:: Task details ::
In the piece about childhood memories, what were the family's Easter baskets lined with?

START Extract

Thinking of early mornings in my childhood brought memories of cold weekend days when my parents didn’t have to get up early and just lay in bed awhile. My father would get up and light the heater, then go back to bed while waiting for the house to warm up. As children often do, we were up early as well. “It’s too early to get up!”  my mother would call out to my brother and me. Maybe so, but we didn’t have to stay in out own beds! As we knowingly stood beside our parents bed, we would be invited to get under the feather blanket while waiting. “Ooh – your feet are cold!” would invite giggles as well as putting out little feet on our parent legs to get them warm as we all lay in one bed, relaxed,  just being family, a true warm fuzzy time.

We talk about the “good old days.”  Maybe they were good, but I think we just lived more creatively out of need then, or maybe not having solutions to living handed to us. My fondest memories are from times when there wasn’t enough money to buy the usual things, so we found other ways to satisfy our need. My father was especially good at that.

One of my first memories of this is making our own Easter baskets. In our family, everyone got an Easter “basket” with candy, including the adults.  But our baskets weren’t woven, but made from shoe boxes decorated with whatever was available – ribbons, crepe paper, drawings with crayons, etc. None of that plastic green grass for us – we lived in the South, so our baskets were lined with Spanish moss! But the last and best decorations came the day before Easter Sunday when my father took the children into the area woods and swamps to gather spring flowers to put in the moss. I enjoyed it but thought we did it because we were too poor to buy woven baskets with plastic grass! How mistaken I was! Because of being “poor” we had richer memories than those who did.

END Extract
START Provided material

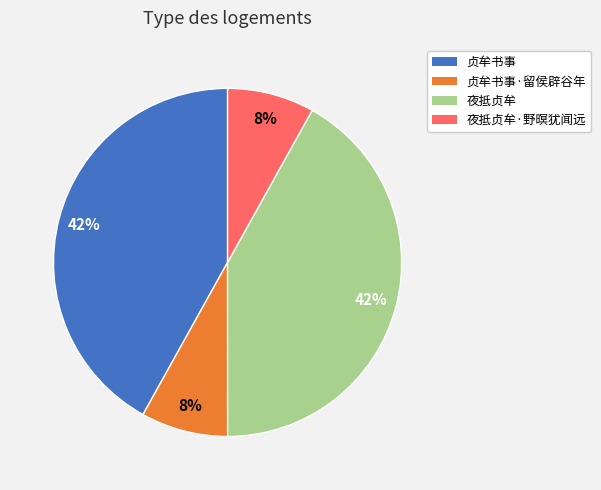

Is it true that 贞牟书事·留侯辟谷年 is 8% of the pie?

True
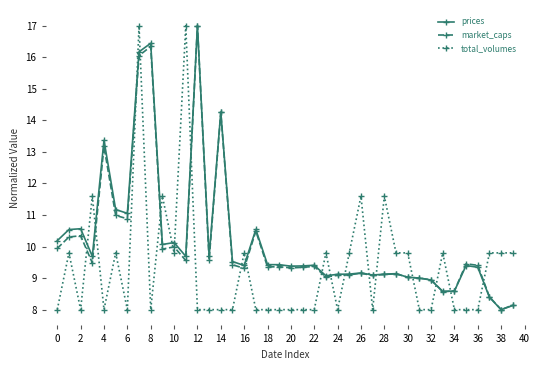

What is the lowest value of the prices series?

8.0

END Provided material

:: Response ::
Spanish moss